I was confused until I realized that he was responding to when I said that I want this date to be perfect. "I'm not sure how perfect I want it to be though," I said while looking at him.

He drank another sip of wine, "What do you mean?"

I was flicking the edge of my napkin, "If it is too perfect then I have the feeling that we will no longer find each other interesting later on. If it is not perfect then I feel that we end up not seeing each other anymore. I don't want that considering the fact that we have only been together for a couple hours."

"I know what you mean and I don't want those to happen."

"So what should we do? Should we make this date perfect?"

He thought for a moment, "Why the fuck not? Let's just let what happens, happen. Let's just let this relationship run its course. If it lasts a week, let it last a week and let's not question it. If it lasts our whole lives then let's let it. Let this relationship be an adventure, we won't know how it is going to end until we get there."

I smiled at him, the biggest smile so far, "I like the way you think Ethan Carter."

"I like you Benjamin Foster."

We stayed like that for a while longer, both of us looking at each other, our gazes moving from each other's lips, eyes, arms. I reached over and put my hand on his, but he drew his away. "What's wrong," I asked.

"Nothing, I'm just afraid," he put his hand on his other arm.

"Afraid about what, someone seeing us?"

He looked down at his legs, "Yeah…"

"Don't worry, it's okay. I only just came out to someone last night, I'm afraid too, but I don't there is anyone here that knows us. If you don't want to show affection in here, that's fine."

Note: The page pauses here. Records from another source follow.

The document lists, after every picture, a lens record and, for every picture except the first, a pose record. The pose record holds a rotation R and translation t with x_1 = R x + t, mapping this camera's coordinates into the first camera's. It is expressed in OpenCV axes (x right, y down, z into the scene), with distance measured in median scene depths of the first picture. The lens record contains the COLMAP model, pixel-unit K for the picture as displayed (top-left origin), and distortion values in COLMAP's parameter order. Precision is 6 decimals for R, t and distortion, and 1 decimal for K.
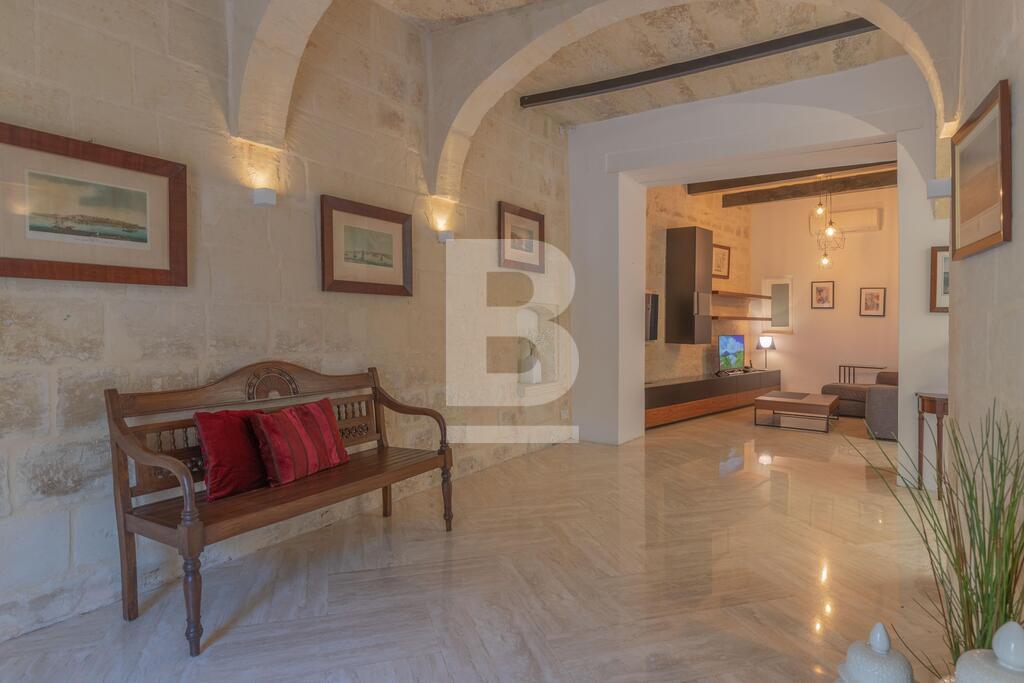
lens RADIAL K [[589.1, 0, 511.2], [0, 589.1, 296.8], [0, 0, 1]] dist [0.013433, -0.001503]
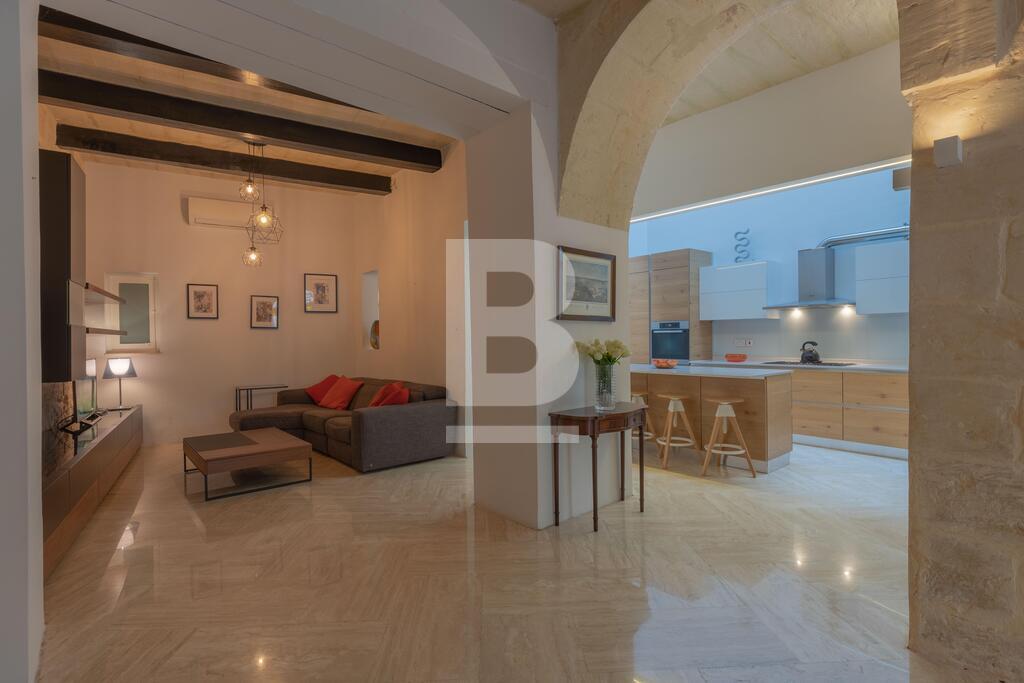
lens RADIAL K [[499.5, 0, 520.6], [0, 499.5, 337.1], [0, 0, 1]] dist [-0.003927, 0.001063]
pose [[0.247645, -0.014333, 0.968745, -0.012063], [-0.028030, 0.999366, 0.021951, 0.018910], [-0.968445, -0.032590, 0.247087, 0.453753]]
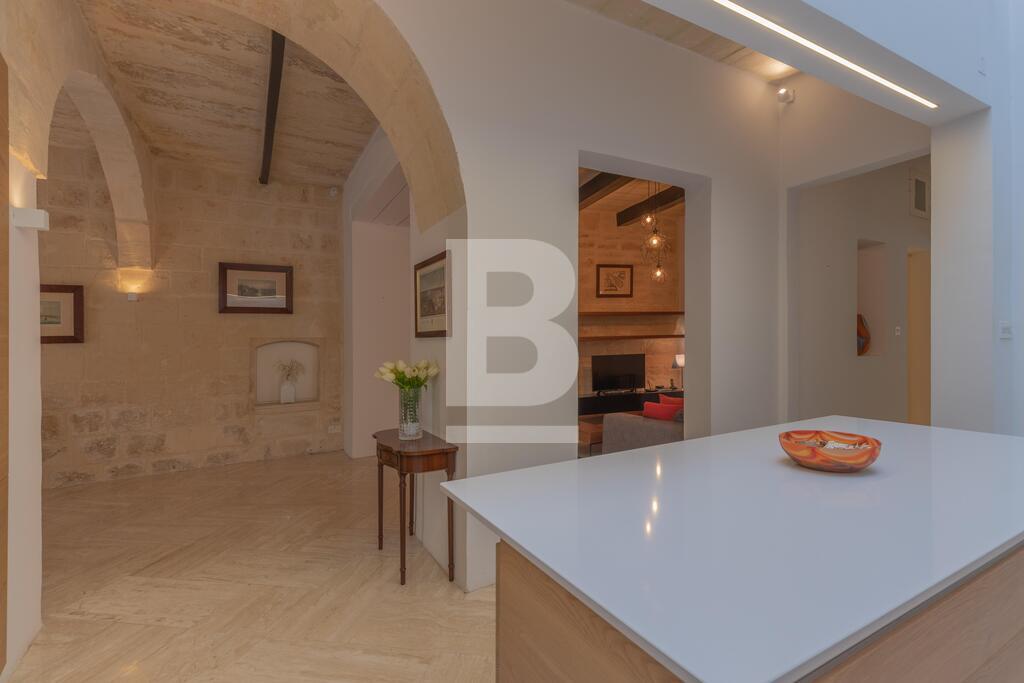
lens RADIAL K [[473.8, 0, 511.0], [0, 473.8, 314.9], [0, 0, 1]] dist [0.005726, -0.000680]
pose [[0.881344, -0.062517, -0.468321, 0.608482], [0.056267, 0.998041, -0.027340, 0.010347], [0.469113, -0.002255, 0.883135, 0.224802]]
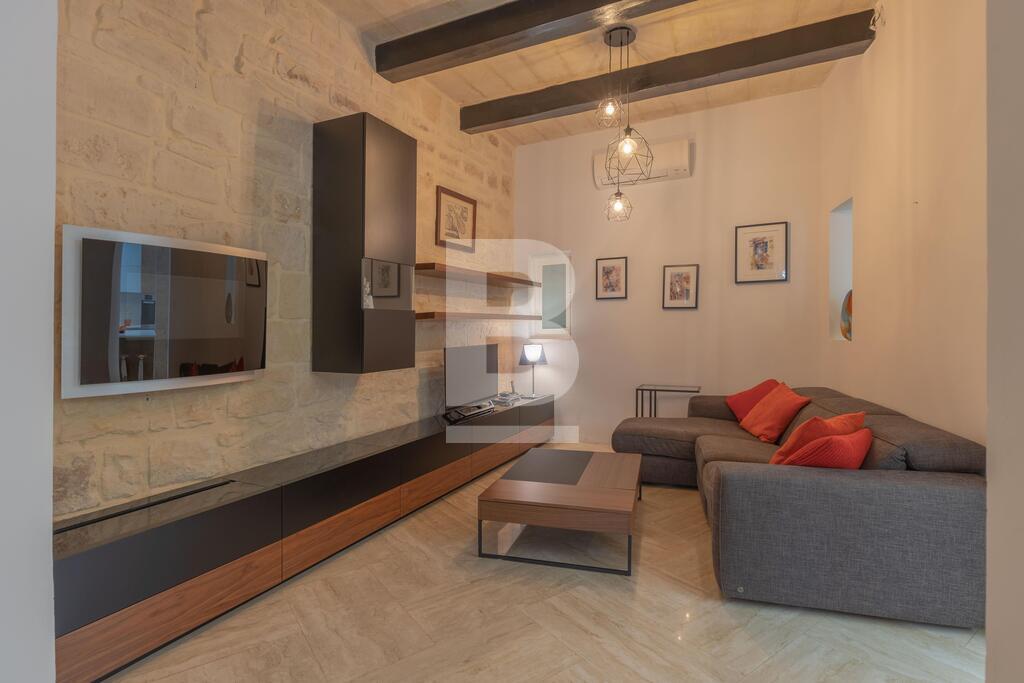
lens RADIAL K [[499.5, 0, 511.5], [0, 499.5, 335.8], [0, 0, 1]] dist [-0.003927, 0.001063]
pose [[0.955534, -0.029132, 0.293439, 0.273246], [0.011677, 0.998066, 0.061062, 0.026644], [-0.294650, -0.054920, 0.954026, 0.534142]]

He looked at me, "Really, you don't mind?"

"Ethan, I want you to be comfortable in this relationship. I don't want you to be afraid or feel ashamed."

"Give me time, this is something that I have been struggling with for a long time."

What has he been struggling with, his sexuality or his feelings for me? I wanted to ask him, but I didn't want to pry this early into the relationship. "I will give you as much time as you need."

"Thank you Ben, I have a feeling that you are too good for me."

"Maybe I am, but I don't mind," I smiled.

Cindy came back with our food and both of ours looked and tasted delicious. Ethan and I sat there, eating and talking, tasting each other's food and laughing. I felt myself slowly open up to him and I was enjoying his company. I also felt that he was slowly becoming more comfortable in his body, but I knew that it would take time and I was prepared to wait with him.